Spontan entscheiden wir, statt zum See zurück zum Valley zu fahren, um vielleicht noch mehr Tiere (vor allem Bären) sehen zu können. Wir halten an verschiedenen Parkplätzen und spähen immer wieder in die Ferne. Aber wir entdecken nur Bisons und Rehe. Entlang der Straße parkt ein sehr verdreckter SUV, aber es ist weit und breit kein Mensch zu sehen. Ich bin langsam müde und es ist mir zu kühl draußen, also bleibe ich lieber im warmen Auto sitzen, während es Pirmin nochmal nach draußen zieht. Eigentlich will er nur Fotos vom Valley machen (natürlich ein bisschen mit der Hoffnung doch noch Tiere sehen zu können).

Grrrrrrizzlies

Er klettert dafür auf einen kleinen Hügel. Einige Meter von ihm entfernt, steht ein Typ mit einem sehr großen Fernrohr, der ihm plötzlich zuruft, ob er denn auch die Grizzlybären gesehen. Hatte er nicht. Dafür darf er nun durch sein Fernrohr schauen, denn sehr weit entfernt – mit bloßem Auge kaum zu erkennen – ist ein balzendes Grizzlypärchen. Pirmin kommt zurück zum Auto gelaufen, um mich zu holen.
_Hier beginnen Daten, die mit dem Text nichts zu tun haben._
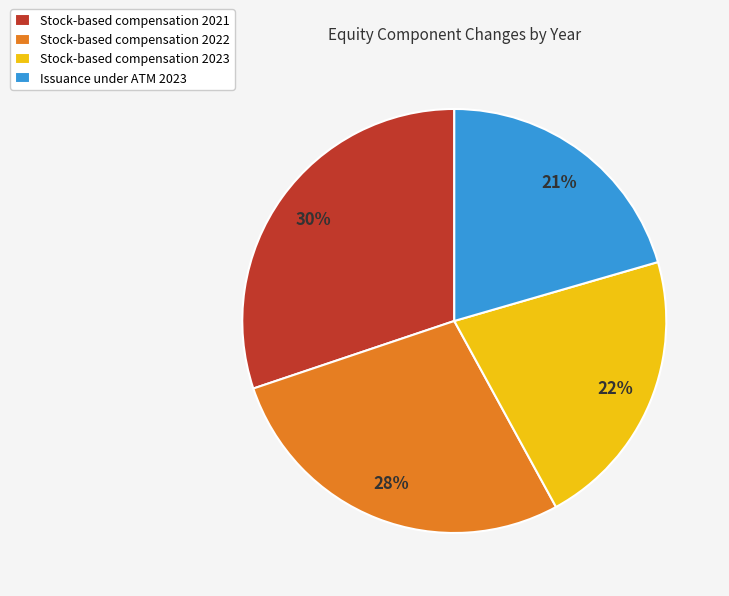

Is it true that Stock-based compensation 2023 is 22% of the pie?

True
Als wir auf dem Hügel stehen, kommen immer wieder ein paar Leute vorbei, die auch alle einen Blick durch das Fernrohr werfen dürfen.

Hayden Valley

Am nächsten Mittag haben wir keine Lust auf Quesadillas und kehren im örtlichen ‚Slippery Otter Pub‘ ein. Eigentlich auch nur wegen des Namens. Der Park ist nun deutlich voller und wir sind froh, schon das meiste gesehen zu haben. Wir fahren noch einmal die Ringstraße in Richtung Süden, in der Hoffnung, dass der Wanderweg zum Aussichtspunkt auf den Grand Prismatic Spring nun offen ist. Und wir haben Glück: Wir finden noch ein Parkplätzchen für unser kleines Beast und laufen los. Am Aussichtspunkt angekommen, sehen wir die Thermalquelle aus erhöhter Perspektive und genau dem Blickwinkel von dem aus auch das Reiseführer-Titelbild aufgenommen wurde. Die Farben kommen von oben auch einiges besser zur Geltung.
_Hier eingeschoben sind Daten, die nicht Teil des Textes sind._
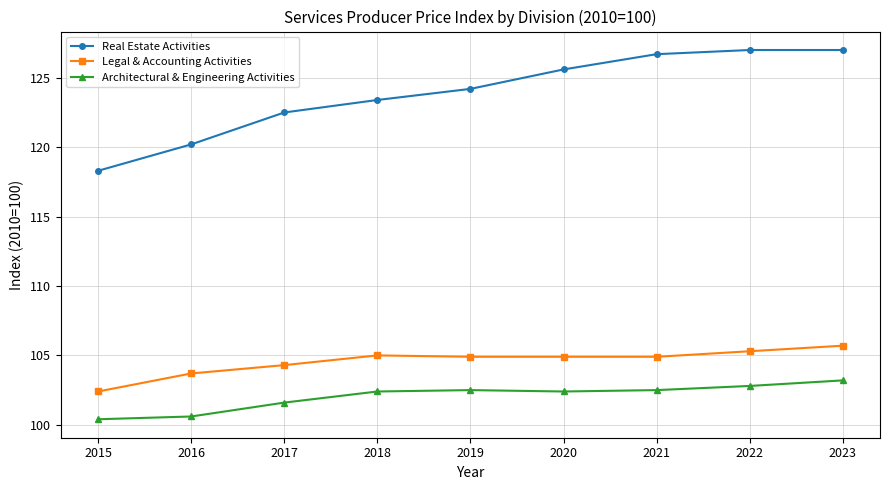

At which label is Real Estate Activities closest to 122?

2017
Mittlerweile hat es angefangen zu regnen, also treten wir nach einigen Fotos und Videoaufnahmen den Rückweg an. Ursprünglich wollten wir nochmal zum Old Faithful Visitor Center, da man von dort aus noch Wanderungen zu anderen Thermalquellen, wie dem farbenfrohen ‚Morning Glory Pool‘ machen kann. Aber bei dem Regen vergeht uns die Lust aufs Wandern. Also fahren wir Richtung Norden zu den Mammoth Hot Springs. Nochmal eine andere Welt, die uns dort erwartet. Vor allem wird die Landschaft durch Kalkterrassen in Kombination mit den bereits gewohnten thermalen Quellen geprägt. Auf dem Rückweg staut es sich immer wieder auf der Ringstraße (ein weiteres Indiz, dass viel mehr Leute im Park unterwegs sind). Als wir kurz vor dem Parkausgang sind, entsteht wieder ein Stau – diesmal allerdings aus einem anderen Grund. Ein Schwarzbär wurde am Straßenrand gesichtet. Als wir nah genug dran sind, überquert der Bär gerade die Straße – einfach durch die Autos hindurch. Was für ein Highlight an unserem letzten Tag im Yellowstone. Denn am nächsten Morgen heißt es packen. Wir machen uns auf den Weg zum Glacier Nationalpark und sind schon ganz gespannt, was uns dort erwarten wird.

Tschüss Yellowstone

Galerie mit allen Fotos aufrufen

3 Kommentare bei „Yellowstone – Besuch auf einem anderen Planeten“

  1. Hallo ihr Lieben, die beste Morgenlektüre seid langem….tolle Fotos, schöner Beitrag und über euren Film bei Youtube haben wir uns köstlich amüsiert!!!!!
    Habt noch eine schöne Zeit, viele Eindrücke und nur tolle kunden, die euer Fastfood mögen… Liebe Grüße aus der Heimat.Die Ellis

    1. Awwwww, Dankeschön für eure lieben Worte. Das freut mich ja sehr, dass euch Text und Video so gut gefallen haben. Liebe Grüße, Tine 🙂

  2. Hallo Ihr Beiden!
    Wieder ein toller Beitrag und superschöne Bilder. Nun nehmen die Tage Eurer Reise langsam ab. Trotzdem weiter schöne Erlebnisse. Haben auch den Film bei Youtube gesehen.